Xymon Mailing List Archive search

Restarting failed processes on the client

list Henrik Størner
Wed, 11 Jul 2007 16:13:56 +0200
Message-Id: <user-a15cf8504ced@xymon.invalid>

On Wed, Jul 11, 2007 at 02:01:13PM +0200, Thomas Kaehn wrote:
But is there also a proper way in Hobbit to take action on failed
processes?
No. Hobbit only monitors things, it doesn't act to recover from
any failures.

If You really want this, then the easiest way is probably to
have a script on the Hobbit server that handles the service
restart, and trigger it from an alerting script.
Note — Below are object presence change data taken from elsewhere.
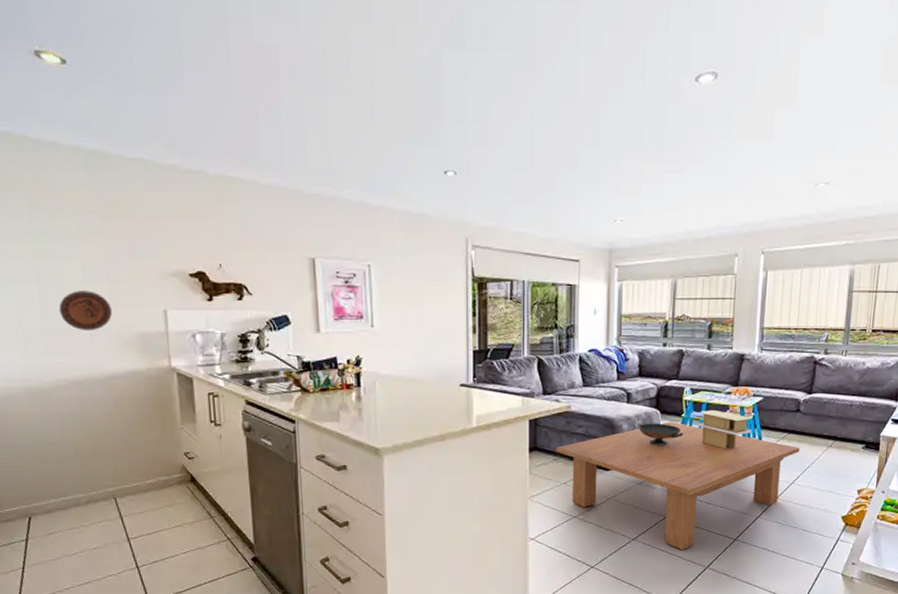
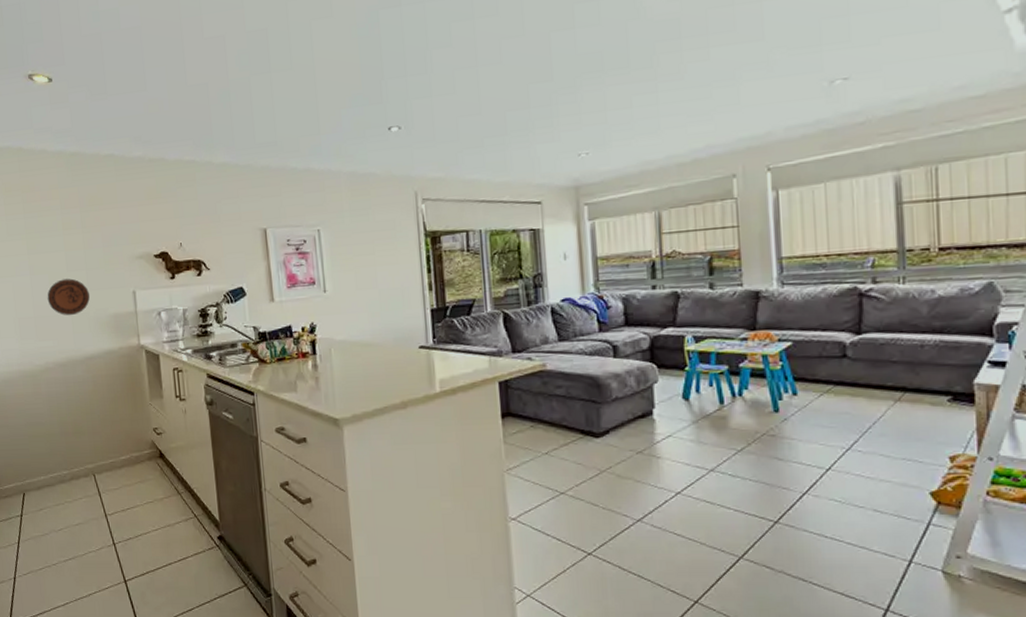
coffee table: present [556,421,800,551] -> none [532,376,854,536]
decorative bowl: present [638,423,684,446] -> none [630,379,690,407]
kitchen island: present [699,409,752,449] -> none [708,360,781,408]

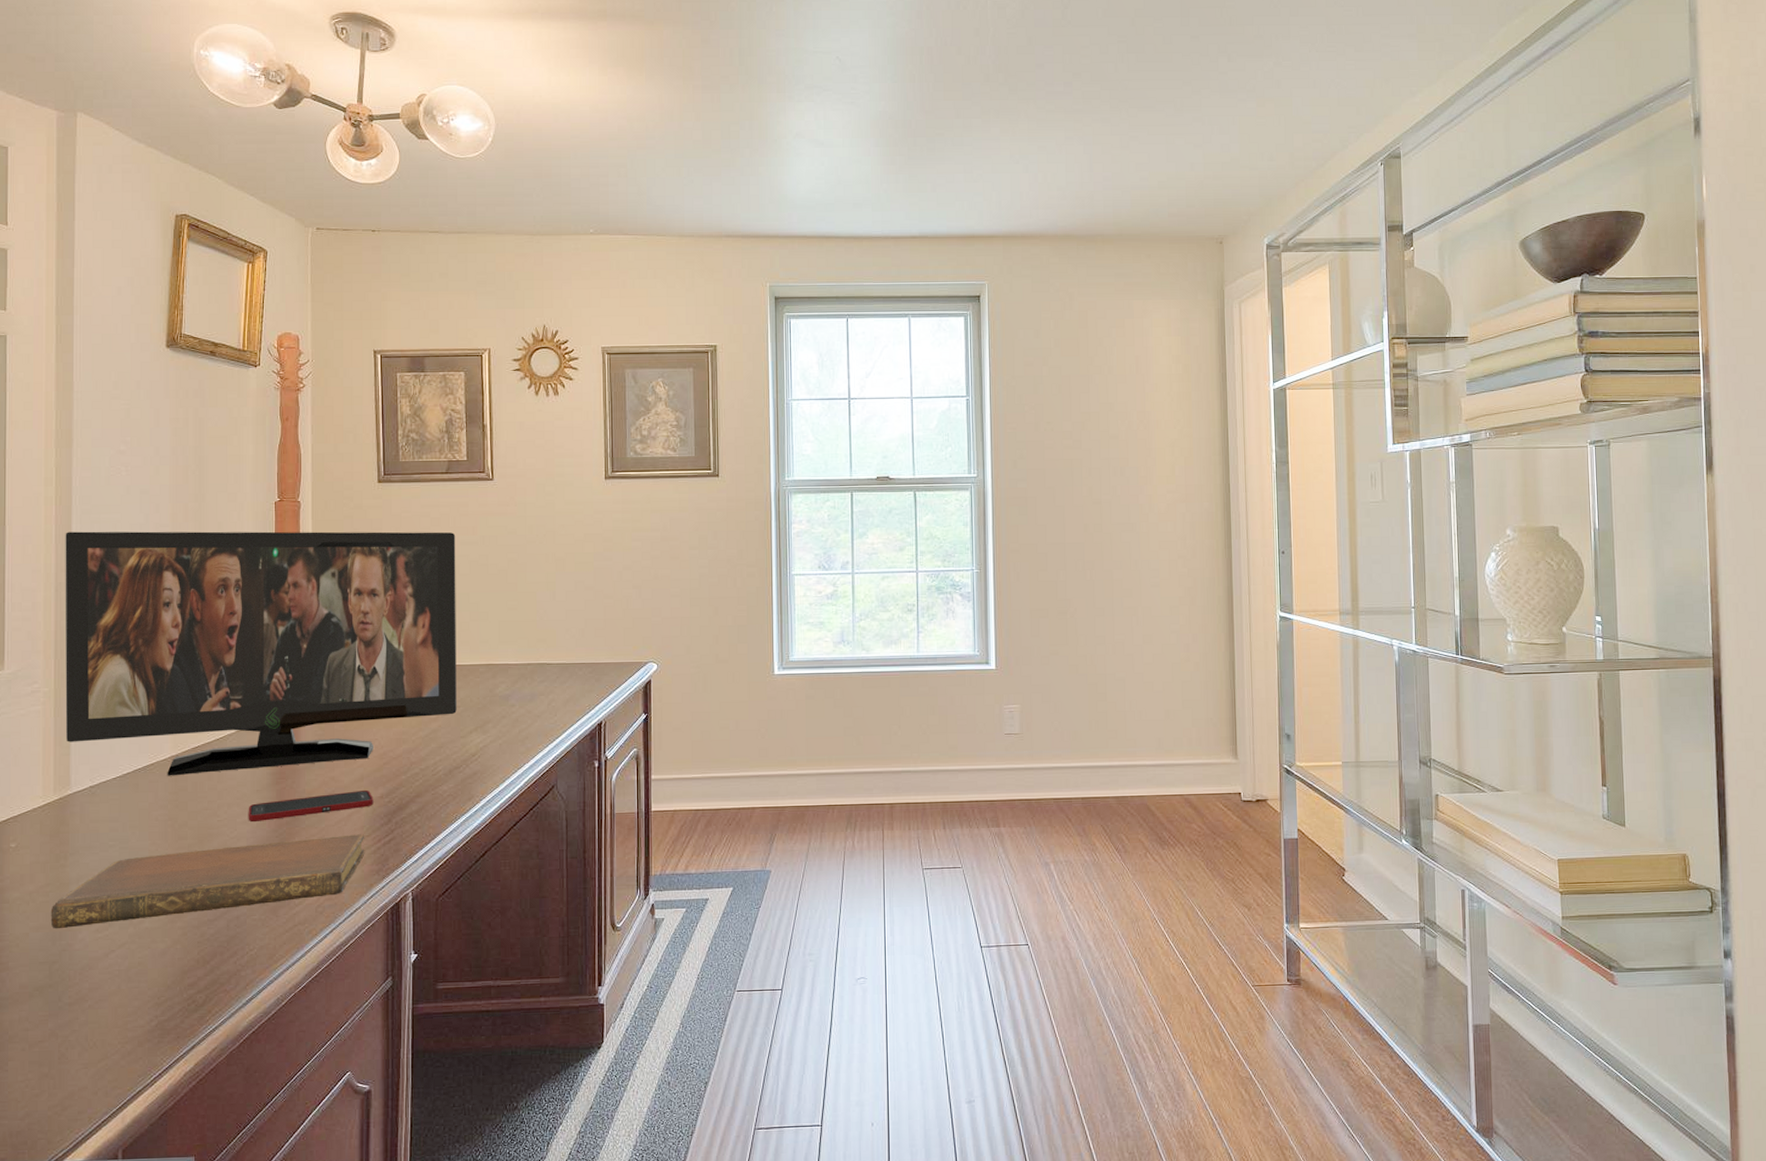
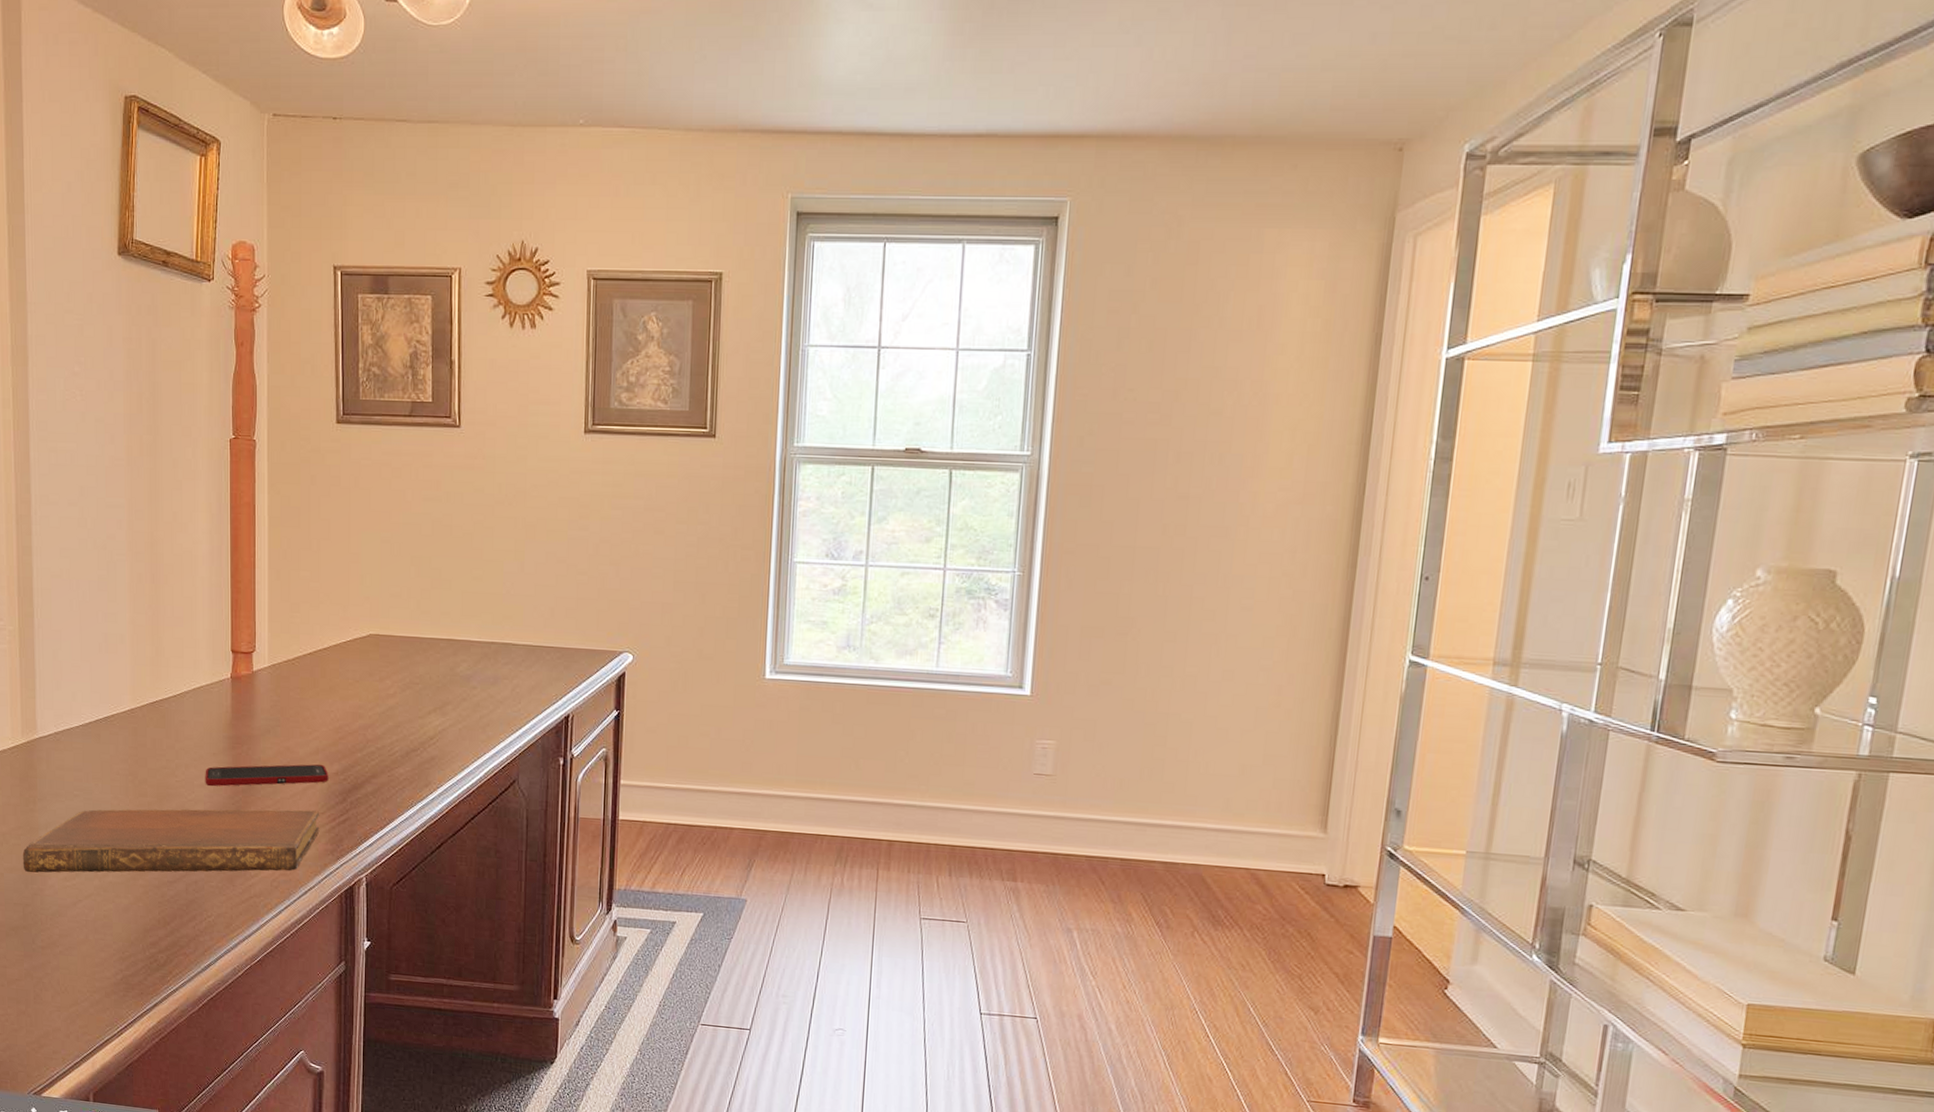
flat panel tv: present [65,531,457,776] -> none [24,460,418,732]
Here's how:

First, setup monitoring of the "sshd" process in hobbit-clients.cfg 
with
    PROC sshd GROUP=ssh 
You need the "GROUP" setting to be able to distinguish between
different types of "procs" alerts.

Next, create /usr/local/bin/sshRecover.sh with the commands needed 
to restart ssh - you can use $BBHOSTNAME to get the name of the host 
that has the problem. 

Finally, in hobbit-alerts.cfg you should have
    HOST=hostA,hostB,hostC SERVICE=procs GROUP=ssh
        SCRIPT /usr/local/bin/sshRecover.sh 0
to trigger the sshRecover.sh script when the "procs" column
goes red due to the "sshd" process missing. The "0" at the end
is a mandatory parameter in hobbit-alerts.cfg (the "recipient"
if you read the man-page) but here it's just a dummy parameter.


Regards,
Henrik